Zona Malang – Tragedi ambruknya musala di Pondok Pesantren (Ponpes) Al-Khoziny, Kecamatan Buduran, Sidoarjo, saat para santri tengah salat Ashar berjamaah pada Senin (29/9) lalu, telah menyorot perhatian nasional pada lembaga pendidikan Islam bersejarah ini. Lebih dari sekadar lokasi bencana, Ponpes Al-Khoziny adalah salah satu pesantren tertua dan paling berpengaruh di Jawa Timur yang telah berdiri lebih dari satu abad.
Tragedi ambruknya bangunan musala empat lantai tersebut terjadi saat para santri menunaikan sholat Asar. Berdasarkan informasi yang dihimpun, pihak pesantren tengah melakukan penambahan cor di bagian atap untuk memperluas area ibadah, yang diduga menjadi penyebab utama kegagalan struktur bangunan hingga tidak mampu menahan beban.
Didirikan secara resmi pada tahun 1927, jejak pendidikan di Ponpes Al-Khoziny sebenarnya telah dimulai sejak tahun 1920. Nama Al-Khoziny diambil dari nama seorang tokoh ulama berpengaruh di Sidoarjo pada masanya, yaitu KH Raden Khozin Khoiruddi. Karena lokasinya, masyarakat sekitar juga sering menyebutnya sebagai Pesantren Buduran.
Dalam catatan sejarahnya, pesantren ini memiliki kaitan erat dengan tokoh-tokoh besar pendiri Nahdlatul Ulama (NU), seperti KH Hasyim Asy’ari dan KH Abd Wahab Hasbullah, yang menunjukkan posisi sentralnya dalam jaringan keulamaan di Jawa. Awalnya, Al-Khoziny merupakan pesantren salaf murni yang berfokus pada pengajaran kitab-kitab kuning klasik.
Seiring berjalannya waktu, Ponpes Al-Khoziny mulai beradaptasi dengan tuntutan zaman tanpa meninggalkan tradisi salafnya.
Pada tahun 1964, pesantren ini mulai mengembangkan pendidikan formal dengan mendirikan Madrasah Tsanawiyah, yang kemudian disusul oleh Madrasah Aliyah dan Ibtidaiyah. Puncaknya adalah pendirian lembaga pendidikan tinggi yang kini telah berkembang menjadi Institut Agama Islam (IAI) Al Khoziny.

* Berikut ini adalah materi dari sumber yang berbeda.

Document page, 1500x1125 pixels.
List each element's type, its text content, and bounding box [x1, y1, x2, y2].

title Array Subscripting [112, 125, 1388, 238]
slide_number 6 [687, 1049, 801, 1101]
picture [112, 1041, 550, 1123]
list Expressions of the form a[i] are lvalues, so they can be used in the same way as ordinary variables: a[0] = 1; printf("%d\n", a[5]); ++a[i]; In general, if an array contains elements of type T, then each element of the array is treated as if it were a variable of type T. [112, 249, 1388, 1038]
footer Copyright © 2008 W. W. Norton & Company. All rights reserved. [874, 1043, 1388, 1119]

Tragedi yang menimpa Ponpes Al-Khoziny terasa begitu memilukan karena lembaga ini memiliki arti yang sangat penting bagi masyarakat.
Sampai berita ini ditulis, update jumlah korban pada Rabu (1/10/2025) pukul 21.00 WIB, korban reruntuhan mushala Ponpes Al Khoziny tercatat sedikitnya 108 orang, 18 di antaranya selamat usai dievakuasi petugas, sedangkan lima orang dinyatakan meninggal dunia.
Selama lebih dari satu abad, Al-Khoziny bukan hanya sekadar tempat menimba ilmu, tetapi telah menjadi benteng pelestarian tradisi Islam klasik sekaligus pusat pengembangan intelektual modern di Jawa Timur.
Bagi warga Sidoarjo dan sekitarnya, pesantren ini adalah warisan budaya hidup yang telah melahirkan ribuan ulama dan tokoh masyarakat, menjadikannya pilar penting dalam kehidupan sosial dan keagamaan di wilayah tersebut.